Text for analysis

★ ★ ★ ★

Nancy Pearl, author of the "Book Lust" series of recommended books and our longtime book reviewer here on StudioTulsa, joins us to discuss her favorite reads of 2014. Here's a complete list of the books she discussed with us on today's program:

"2 a.m. at the Cat's Pajamas" (Crown) by Marie-Helene Bertino -- This novel depicts 24 hours in the lives of nine-year-old aspiring jazz singer Madeleine Altimiri and her circle of acquaintances.

"Spooner" (Grand Central) by Pete Dexter -- A reprint of the 2009 novel by the National Book Award-winning author Warren Spooner, a misfit who suffers one darkly comic setback after another, but who retains the affection of his patient stepfather.

"The Distance" (Doubleday) by Helen Giltrow -- A contemporary breakneck thriller about a London society lady who is trying to put a criminal past behind her, and the man who makes her an offer she cannot refuse.

"The Blazing World" (Simon & Schuster) by Siri Hustvedt -- Set in the world of contemporary art, this book tells the story of woman artist's desire to expose the prejudice, sexism, and falsity of the art world. In doing so, she passes off three of her pieces as the work of male artists.

"The Diamond Lane" (Hawthorne) by Karen Karbo -- A reprint of a hilarious 1991 send-up of Hollywood glitz and fakery. This novel finds a documentary filmmaker returning home after 16 years in Africa to reconnect with family and loved ones in the jungle of modern-day Los Angeles.

★ ★ ★ ★

Dataset entries
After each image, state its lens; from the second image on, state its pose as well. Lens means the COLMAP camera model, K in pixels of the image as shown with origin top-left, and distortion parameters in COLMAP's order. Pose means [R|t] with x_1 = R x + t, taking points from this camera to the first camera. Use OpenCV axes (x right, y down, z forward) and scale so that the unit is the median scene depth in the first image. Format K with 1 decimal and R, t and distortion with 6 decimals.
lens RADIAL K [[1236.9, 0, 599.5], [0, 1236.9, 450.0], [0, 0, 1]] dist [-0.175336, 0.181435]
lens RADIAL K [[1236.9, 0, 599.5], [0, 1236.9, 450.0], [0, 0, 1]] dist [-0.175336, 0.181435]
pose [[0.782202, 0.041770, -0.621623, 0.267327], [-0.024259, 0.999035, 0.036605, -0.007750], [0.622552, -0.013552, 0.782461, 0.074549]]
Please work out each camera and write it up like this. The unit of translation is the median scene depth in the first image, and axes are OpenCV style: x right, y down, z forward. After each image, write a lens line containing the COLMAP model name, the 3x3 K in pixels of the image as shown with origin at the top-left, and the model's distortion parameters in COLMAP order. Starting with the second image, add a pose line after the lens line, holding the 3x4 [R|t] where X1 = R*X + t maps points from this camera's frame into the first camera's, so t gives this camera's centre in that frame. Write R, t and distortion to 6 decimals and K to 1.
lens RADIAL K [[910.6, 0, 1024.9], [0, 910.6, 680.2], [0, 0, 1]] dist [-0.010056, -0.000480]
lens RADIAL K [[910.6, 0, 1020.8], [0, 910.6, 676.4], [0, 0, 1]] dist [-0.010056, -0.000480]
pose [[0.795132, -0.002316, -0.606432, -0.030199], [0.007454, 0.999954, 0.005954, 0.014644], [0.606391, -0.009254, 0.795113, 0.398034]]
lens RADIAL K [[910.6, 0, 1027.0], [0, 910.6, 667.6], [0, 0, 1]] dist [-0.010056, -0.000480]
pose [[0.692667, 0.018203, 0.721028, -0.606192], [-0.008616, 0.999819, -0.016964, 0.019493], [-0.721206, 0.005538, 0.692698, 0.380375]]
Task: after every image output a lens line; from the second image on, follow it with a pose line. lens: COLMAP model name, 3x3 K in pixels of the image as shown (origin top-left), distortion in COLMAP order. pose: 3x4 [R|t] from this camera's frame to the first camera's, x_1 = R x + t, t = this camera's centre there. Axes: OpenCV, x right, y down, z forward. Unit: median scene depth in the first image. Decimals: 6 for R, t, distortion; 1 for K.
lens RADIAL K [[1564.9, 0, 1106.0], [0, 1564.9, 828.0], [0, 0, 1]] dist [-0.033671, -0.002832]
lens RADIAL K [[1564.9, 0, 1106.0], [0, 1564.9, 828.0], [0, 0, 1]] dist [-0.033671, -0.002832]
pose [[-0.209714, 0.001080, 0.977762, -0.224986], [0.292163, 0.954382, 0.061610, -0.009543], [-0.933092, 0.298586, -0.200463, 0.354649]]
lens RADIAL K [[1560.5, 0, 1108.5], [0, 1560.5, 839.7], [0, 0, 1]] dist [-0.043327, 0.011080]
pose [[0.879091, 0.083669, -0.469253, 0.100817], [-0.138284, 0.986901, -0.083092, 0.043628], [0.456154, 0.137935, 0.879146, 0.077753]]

★ ★ ★ ★

Instructions
(a) According to the book list, how many years had the documentary filmmaker in "The Diamond Lane" spent in Africa?
(b) Shorten the paragraph of the book list that begins "The Blazing World" to a single sentence, keeping its title, publisher, author and main plot.
(c) Carry the book list forward from its last entry.
The lines are separate material unrelated to the book list.

Outputs for the tasks
(a) 16 years.

(b) "The Blazing World" (Simon & Schuster) by Siri Hustvedt follows a woman artist in the contemporary art world who passes off three of her pieces as the work of male artists to expose the art world's prejudice, sexism and falsity.

(c)
"Station Eleven" (Knopf) by Emily St. John Mandel -- A post-apocalyptic novel that's appearing on many "Best Books" listings for 2014 , this work explores the personalities and motives of a group of people who are desperately trying to preserve the world's thought and culture.

"The Soul of Viktor Tronko" (Amazon Encores) by David Quammen -- One of Nancy's recent "Book Lust" Rediscoveries, this 1987 counter-espionage thriller can be seen as an American version of "Tinker, Tailor, Soldier, Spy" -- the British Cold War classic by John le Carré.

"Dear Committee Members" (Doubleday) by Julie Schumacher -- An epistolary novel set amid the zany wilds of academia, and a laugh-out-loud skewering of that strange but necessary form of professional writing known as "the recommendation letter."

"Whiskey Tango Foxtrot" (Mulholland) by David Shafer -- In this acclaimed, cutting-edge novel, three thirty-somethings grapple with issues of boredom, frustration, authenticity, and, well, an omnipotent online oligarchy. A funny yet disturbing work.

"F" (Pantheon) by Daniel Kehlmann; translated by Carol Janeway -- The letter "F" stands for many things in this German tragicomedy, in which a skeptical man and his three sons visit a hypnotist. After the father gets called up onstage during the performance, wildly divergent outcomes befall each of the book's four characters.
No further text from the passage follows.